We all remember the doomed passengers of Oceanic 815, crash landing on some Hawaiian island where nothing is quite what it seems. From the ability to walk, to a miracle cure for cancer, and even the odd polar bear, Lost was week after week of WTF and "you gotta be kidding me?" For those who managed to keep up with the constant twists and turns, it became a staple watch from 2004 to 2010 and the jewel in the ABC crown; however it seems that the studio bigwigs wanted to change one very important aspect of the show right from day one!
A Monster Of A Problem
The execs reportedly hated only one thing on the popular show, and no, unlike the rest of us, it wasn't the inclusion of Paolo and Nikki. While promoting the final season of his HBO show The Leftovers, Lost showrunner #DamonLindelof told CinemaBlend about the first pitch that he and #JJAbrams made to ABC and what they didn't like.
One of the biggest and longstanding mysteries across the seasons was the island's clickety-clack Smoke Monster. Lindelof revealed that it was the show's Big Bad that ABC wanted rid of:
"But the main area of concern was the idea that there was this monster on the island. In that meeting, present were Lloyd Braun and Susan Lyne, who were the co-presidents of ABC. Before I go on, let me just say, if Lloyd hadn't been the president of ABC, there'd be no Lost, because he believed in this thing from the word go. It was his idea to do a plane crash on an island show, et cetera. But I don't think he wanted the monster."

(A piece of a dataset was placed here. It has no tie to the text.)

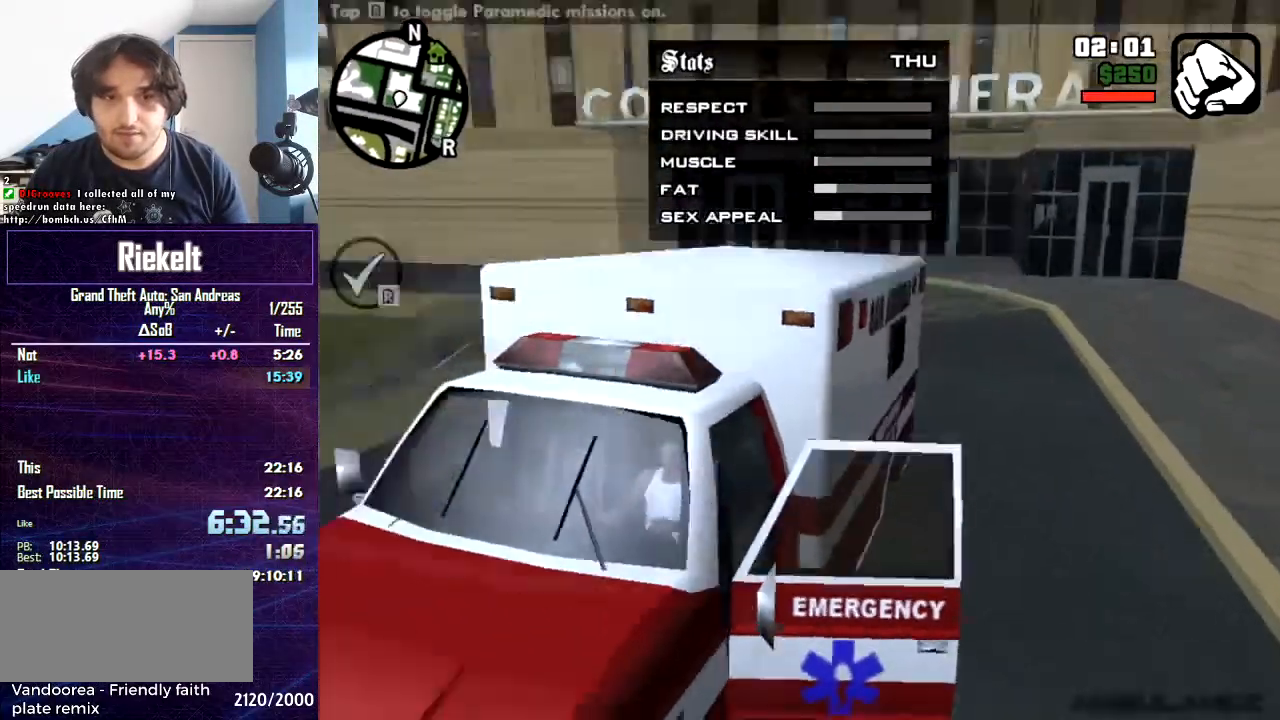
{"keys": ["ctrl", "tab", "w"], "mouse": [], "events": []}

"So in this meeting, he says, 'I think this outline is dynamite, but I don't think that there should be a monster in the pilot. If you guys want to work your way up to some of that weird stuff, it's a conversation for another day. But definitely not in the pilot. It's too weird. We don't want to do a Twin Peaks.' I remember Lloyd very specifically saying, 'I don't want to do a Twin Peaks.'"

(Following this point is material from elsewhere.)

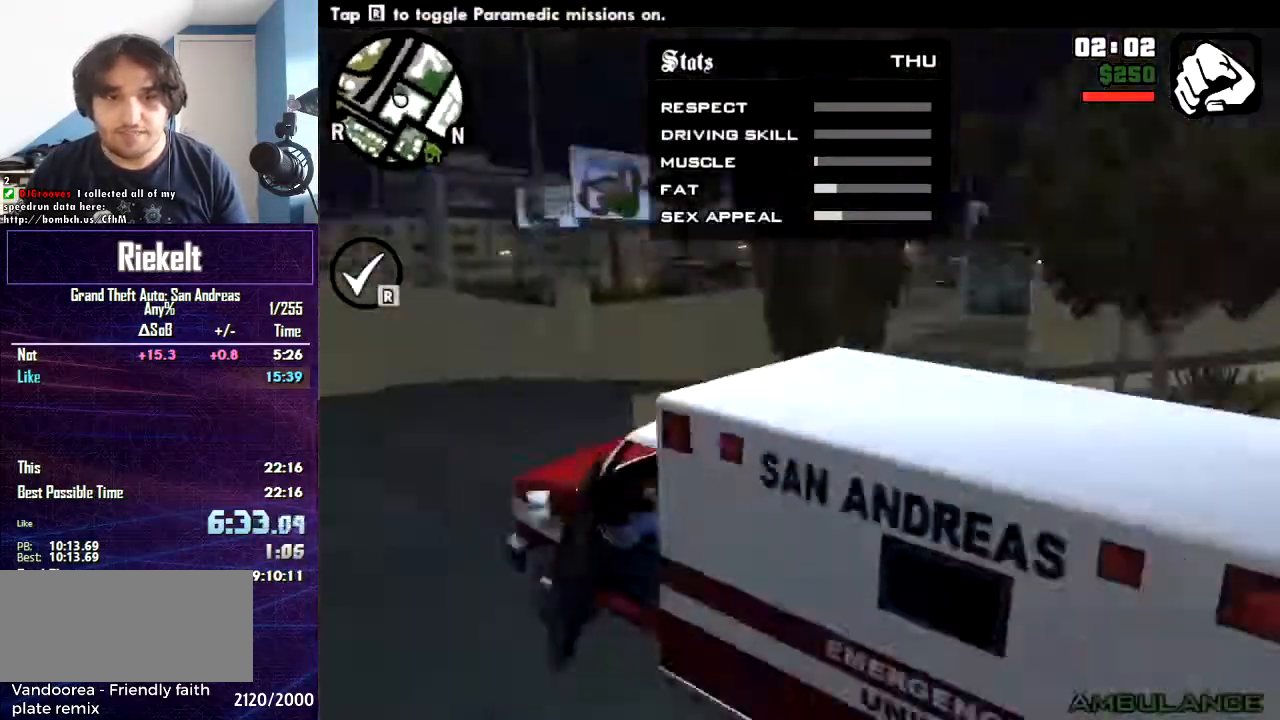
{"keys": ["ctrl", "tab", "w"], "mouse": [], "events": []}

Certainly, the idea of the monster on the island took the show away from its believable roots as a plane crash survival, but in hindsight, a mythical monster that billows black is nothing compared to where the show actually ended up.
So, still believing in their idea, what did Lindelof do? Speaking to EW, he said that he bigged Lost up as the "new" Twin Peaks and spun Lloyd's insult as a compliment:
"And then J.J. jumped in and said some version of this: 'It's 2004. 'Twin Peaks' has been off the air for 13 years and you're still using it as a cautionary tale. But even if it is a cautionary tale, we should be so lucky if this show gets to be like Twin Peaks, because how many television shows get remembered the way 'Twin Peaks' is remembered? 'Twin Peaks' was amazing and maybe it didn't end well, but we can learn from its mistakes. We should be so lucky to be compared to 'Twin Peaks'! We should aspire to Twin Peaks!' And Lloyd said, 'OK, do your monster.'"
Smokey certainly did make itself known in the pilot episode and went on to be responsible for several character deaths, memorably killing Adewale Akinnuoye-Agbaje's Mr. Eko — he was actually killed off for a DUI. We always struggled to get a proper look at what the beast was until the final season reveal that the smoke monster was actually the incarnation of Titus Welliver's Man in Black. Lost was always great at keeping the mystery, but as the story unraveled toward the final season, it struggled to keep hold of its allure and the smoke monster twist was one hell of a letdown.
While #TwinPeaks is in the middle of a resurgence thanks to David Lynch's revival of the series some 27 years after it went off the air, rumors of a Lost remake have been rife since we left its maligned finale behind. In fact, the two shows share the same DNA of being lambasted for their controversial and sometimes confusing final episodes. Who know though, perhaps someday Lost will book a return ticket and crash land back on the island for more mysteries, more smoke monsters, and more head-hurting timeline f*ckery.